*** SUPPLIED DATA Section Begins ***

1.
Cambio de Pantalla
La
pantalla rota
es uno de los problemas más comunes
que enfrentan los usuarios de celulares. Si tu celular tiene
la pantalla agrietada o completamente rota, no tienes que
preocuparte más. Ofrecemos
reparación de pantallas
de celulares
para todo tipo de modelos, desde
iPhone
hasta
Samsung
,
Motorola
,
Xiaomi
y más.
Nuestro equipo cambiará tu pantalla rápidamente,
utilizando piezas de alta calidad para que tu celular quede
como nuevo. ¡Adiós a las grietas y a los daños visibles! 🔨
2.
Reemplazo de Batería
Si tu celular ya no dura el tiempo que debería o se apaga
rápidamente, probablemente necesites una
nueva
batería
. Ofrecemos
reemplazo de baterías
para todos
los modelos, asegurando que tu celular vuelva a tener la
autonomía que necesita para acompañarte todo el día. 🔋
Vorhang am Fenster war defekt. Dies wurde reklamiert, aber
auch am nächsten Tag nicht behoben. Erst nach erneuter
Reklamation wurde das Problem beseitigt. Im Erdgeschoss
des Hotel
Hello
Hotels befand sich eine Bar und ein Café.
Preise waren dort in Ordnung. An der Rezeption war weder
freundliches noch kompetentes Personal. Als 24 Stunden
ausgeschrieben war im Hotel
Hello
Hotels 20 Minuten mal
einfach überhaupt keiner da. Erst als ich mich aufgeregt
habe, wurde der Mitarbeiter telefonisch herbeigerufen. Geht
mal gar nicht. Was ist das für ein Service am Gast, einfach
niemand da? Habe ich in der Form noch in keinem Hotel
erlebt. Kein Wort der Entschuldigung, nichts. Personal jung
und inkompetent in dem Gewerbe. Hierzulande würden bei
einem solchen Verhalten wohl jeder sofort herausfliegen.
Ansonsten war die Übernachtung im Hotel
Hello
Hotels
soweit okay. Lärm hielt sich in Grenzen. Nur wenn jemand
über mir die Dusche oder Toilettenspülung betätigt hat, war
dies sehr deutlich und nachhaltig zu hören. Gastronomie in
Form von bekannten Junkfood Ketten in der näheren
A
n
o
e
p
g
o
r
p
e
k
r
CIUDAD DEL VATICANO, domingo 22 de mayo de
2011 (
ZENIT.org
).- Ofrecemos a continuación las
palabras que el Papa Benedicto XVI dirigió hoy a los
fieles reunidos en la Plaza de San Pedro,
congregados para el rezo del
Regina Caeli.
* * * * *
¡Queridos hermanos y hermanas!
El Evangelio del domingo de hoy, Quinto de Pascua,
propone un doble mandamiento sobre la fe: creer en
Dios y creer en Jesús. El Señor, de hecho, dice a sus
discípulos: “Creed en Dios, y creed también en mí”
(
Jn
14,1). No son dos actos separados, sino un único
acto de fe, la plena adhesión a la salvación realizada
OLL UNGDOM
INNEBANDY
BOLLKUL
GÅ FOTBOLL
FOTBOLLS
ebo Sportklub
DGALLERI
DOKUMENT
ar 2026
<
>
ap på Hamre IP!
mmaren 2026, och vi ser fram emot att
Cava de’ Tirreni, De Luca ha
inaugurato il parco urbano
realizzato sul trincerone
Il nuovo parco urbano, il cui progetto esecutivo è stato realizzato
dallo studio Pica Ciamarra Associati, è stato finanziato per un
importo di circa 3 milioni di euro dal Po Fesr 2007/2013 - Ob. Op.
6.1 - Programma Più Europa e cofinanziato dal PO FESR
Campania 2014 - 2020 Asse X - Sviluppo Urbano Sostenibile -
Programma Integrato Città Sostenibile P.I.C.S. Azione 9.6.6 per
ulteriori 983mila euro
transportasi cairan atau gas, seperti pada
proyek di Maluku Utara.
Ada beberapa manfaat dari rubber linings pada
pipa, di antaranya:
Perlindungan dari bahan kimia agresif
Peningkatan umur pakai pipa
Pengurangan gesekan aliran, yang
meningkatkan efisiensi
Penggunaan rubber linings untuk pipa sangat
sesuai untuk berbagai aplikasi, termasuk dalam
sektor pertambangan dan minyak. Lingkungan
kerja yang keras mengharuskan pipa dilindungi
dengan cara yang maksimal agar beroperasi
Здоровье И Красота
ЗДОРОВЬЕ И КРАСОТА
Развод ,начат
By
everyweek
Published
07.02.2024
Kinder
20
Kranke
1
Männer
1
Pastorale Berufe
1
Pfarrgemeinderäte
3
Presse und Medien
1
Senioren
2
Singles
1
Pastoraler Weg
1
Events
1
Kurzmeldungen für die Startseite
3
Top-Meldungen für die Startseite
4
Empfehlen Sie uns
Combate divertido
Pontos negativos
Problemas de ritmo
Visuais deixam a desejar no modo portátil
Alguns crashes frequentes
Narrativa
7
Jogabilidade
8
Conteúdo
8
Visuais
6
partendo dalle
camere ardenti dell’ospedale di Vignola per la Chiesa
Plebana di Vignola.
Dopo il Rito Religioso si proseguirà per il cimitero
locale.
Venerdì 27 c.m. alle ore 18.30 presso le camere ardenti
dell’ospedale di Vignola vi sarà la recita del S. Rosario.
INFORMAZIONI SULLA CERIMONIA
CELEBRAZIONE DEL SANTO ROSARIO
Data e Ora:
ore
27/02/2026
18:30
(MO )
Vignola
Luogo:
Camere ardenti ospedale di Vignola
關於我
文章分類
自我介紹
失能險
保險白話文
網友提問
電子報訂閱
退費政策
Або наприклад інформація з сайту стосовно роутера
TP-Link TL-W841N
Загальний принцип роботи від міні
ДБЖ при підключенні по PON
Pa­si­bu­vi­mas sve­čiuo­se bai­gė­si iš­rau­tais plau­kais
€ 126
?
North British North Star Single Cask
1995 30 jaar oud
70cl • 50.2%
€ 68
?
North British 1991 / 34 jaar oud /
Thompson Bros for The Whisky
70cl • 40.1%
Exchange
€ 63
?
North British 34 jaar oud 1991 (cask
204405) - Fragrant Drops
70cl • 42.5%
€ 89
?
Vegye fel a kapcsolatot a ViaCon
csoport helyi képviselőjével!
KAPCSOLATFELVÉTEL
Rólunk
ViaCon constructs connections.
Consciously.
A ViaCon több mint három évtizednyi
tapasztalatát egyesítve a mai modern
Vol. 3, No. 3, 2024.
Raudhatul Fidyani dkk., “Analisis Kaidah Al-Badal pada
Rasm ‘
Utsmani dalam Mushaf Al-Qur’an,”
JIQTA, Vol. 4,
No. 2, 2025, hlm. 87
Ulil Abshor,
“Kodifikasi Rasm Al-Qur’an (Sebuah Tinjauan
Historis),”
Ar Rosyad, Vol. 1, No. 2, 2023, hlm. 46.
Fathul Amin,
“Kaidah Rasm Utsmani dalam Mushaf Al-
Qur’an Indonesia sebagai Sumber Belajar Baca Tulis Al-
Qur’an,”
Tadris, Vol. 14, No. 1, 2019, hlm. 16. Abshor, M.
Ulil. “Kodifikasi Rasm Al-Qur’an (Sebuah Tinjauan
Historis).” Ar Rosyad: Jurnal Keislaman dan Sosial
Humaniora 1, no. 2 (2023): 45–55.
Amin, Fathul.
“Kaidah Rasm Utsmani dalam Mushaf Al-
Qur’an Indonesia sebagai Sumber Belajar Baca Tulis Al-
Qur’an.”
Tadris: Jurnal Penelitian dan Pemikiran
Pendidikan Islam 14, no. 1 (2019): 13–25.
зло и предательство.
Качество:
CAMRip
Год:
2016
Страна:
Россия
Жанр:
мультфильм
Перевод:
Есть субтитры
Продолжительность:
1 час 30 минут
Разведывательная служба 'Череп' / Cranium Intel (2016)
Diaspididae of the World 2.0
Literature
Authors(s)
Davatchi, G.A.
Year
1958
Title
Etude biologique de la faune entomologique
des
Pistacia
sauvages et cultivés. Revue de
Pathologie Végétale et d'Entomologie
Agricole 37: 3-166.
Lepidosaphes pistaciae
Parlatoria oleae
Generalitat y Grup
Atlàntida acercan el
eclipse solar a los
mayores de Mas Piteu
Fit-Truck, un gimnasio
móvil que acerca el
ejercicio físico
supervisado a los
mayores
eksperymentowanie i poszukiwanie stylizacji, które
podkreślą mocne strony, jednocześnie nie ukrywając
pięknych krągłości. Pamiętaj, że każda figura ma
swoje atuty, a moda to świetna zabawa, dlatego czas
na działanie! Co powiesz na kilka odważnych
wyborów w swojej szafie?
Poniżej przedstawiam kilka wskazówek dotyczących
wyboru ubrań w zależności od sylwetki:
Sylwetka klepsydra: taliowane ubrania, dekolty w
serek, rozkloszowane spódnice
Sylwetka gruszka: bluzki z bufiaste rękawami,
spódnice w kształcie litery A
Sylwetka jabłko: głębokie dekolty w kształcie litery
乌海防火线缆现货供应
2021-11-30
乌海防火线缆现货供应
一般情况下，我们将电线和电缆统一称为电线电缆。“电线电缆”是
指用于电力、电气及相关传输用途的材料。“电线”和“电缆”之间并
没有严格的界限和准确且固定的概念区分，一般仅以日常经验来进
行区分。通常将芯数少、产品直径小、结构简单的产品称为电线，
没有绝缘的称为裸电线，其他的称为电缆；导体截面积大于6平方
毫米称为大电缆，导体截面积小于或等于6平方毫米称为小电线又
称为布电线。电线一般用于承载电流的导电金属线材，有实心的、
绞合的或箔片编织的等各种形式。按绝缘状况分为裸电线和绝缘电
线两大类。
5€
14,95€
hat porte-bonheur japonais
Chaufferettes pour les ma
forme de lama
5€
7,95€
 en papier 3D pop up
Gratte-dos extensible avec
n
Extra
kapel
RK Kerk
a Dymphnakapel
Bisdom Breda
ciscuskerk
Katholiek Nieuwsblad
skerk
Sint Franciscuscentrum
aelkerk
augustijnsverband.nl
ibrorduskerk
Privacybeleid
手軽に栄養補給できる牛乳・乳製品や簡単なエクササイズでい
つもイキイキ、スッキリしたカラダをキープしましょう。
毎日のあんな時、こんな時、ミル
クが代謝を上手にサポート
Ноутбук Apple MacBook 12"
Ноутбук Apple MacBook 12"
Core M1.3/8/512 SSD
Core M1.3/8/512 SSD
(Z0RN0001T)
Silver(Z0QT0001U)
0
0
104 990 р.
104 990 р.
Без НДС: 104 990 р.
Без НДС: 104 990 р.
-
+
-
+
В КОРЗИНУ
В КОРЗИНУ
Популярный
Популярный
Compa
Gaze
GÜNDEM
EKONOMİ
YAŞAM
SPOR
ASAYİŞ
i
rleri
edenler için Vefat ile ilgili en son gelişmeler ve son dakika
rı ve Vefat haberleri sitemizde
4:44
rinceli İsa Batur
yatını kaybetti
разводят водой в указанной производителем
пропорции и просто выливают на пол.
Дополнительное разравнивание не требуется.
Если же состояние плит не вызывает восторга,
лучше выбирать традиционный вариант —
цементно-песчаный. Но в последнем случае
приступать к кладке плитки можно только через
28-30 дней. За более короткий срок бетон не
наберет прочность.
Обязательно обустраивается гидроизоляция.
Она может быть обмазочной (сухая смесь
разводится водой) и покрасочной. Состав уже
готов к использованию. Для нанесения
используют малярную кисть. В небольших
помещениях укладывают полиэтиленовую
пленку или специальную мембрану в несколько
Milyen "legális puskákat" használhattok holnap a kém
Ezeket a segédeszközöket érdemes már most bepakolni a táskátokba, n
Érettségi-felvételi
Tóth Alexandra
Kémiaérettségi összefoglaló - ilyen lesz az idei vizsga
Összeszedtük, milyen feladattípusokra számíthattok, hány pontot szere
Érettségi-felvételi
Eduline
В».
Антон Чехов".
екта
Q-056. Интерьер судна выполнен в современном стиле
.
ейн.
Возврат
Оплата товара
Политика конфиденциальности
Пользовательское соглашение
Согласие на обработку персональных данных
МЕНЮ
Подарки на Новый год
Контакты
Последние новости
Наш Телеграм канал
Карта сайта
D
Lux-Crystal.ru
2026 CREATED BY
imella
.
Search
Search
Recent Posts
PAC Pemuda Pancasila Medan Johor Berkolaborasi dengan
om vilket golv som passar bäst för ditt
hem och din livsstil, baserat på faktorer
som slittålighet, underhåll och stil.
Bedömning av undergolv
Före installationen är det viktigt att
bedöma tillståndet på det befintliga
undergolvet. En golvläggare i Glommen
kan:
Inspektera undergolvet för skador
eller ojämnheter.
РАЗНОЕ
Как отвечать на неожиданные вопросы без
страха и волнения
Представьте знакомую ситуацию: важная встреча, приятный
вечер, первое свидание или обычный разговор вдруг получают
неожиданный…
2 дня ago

*** SUPPLIED DATA Section Ends ***

• **GOAL OF THE EXERCISE**:
Within the listing above, the range opens at the line with "28-30 дней. За более короткий срок бетон не" and closes at the line with "om vilket golv som passar bäst för ditt". Reproduce exactly the lines of that range, including both ends.

• **ANSWER TO THIS EXERCISE**:
28-30 дней. За более короткий срок бетон не
наберет прочность.
Обязательно обустраивается гидроизоляция.
Она может быть обмазочной (сухая смесь
разводится водой) и покрасочной. Состав уже
готов к использованию. Для нанесения
используют малярную кисть. В небольших
помещениях укладывают полиэтиленовую
пленку или специальную мембрану в несколько
Milyen "legális puskákat" használhattok holnap a kém
Ezeket a segédeszközöket érdemes már most bepakolni a táskátokba, n
Érettségi-felvételi
Tóth Alexandra
Kémiaérettségi összefoglaló - ilyen lesz az idei vizsga
Összeszedtük, milyen feladattípusokra számíthattok, hány pontot szere
Érettségi-felvételi
Eduline
В».
Антон Чехов".
екта
Q-056. Интерьер судна выполнен в современном стиле
.
ейн.
Возврат
Оплата товара
Политика конфиденциальности
Пользовательское соглашение
Согласие на обработку персональных данных
МЕНЮ
Подарки на Новый год
Контакты
Последние новости
Наш Телеграм канал
Карта сайта
D
Lux-Crystal.ru
2026 CREATED BY
imella
.
Search
Search
Recent Posts
PAC Pemuda Pancasila Medan Johor Berkolaborasi dengan
om vilket golv som passar bäst för ditt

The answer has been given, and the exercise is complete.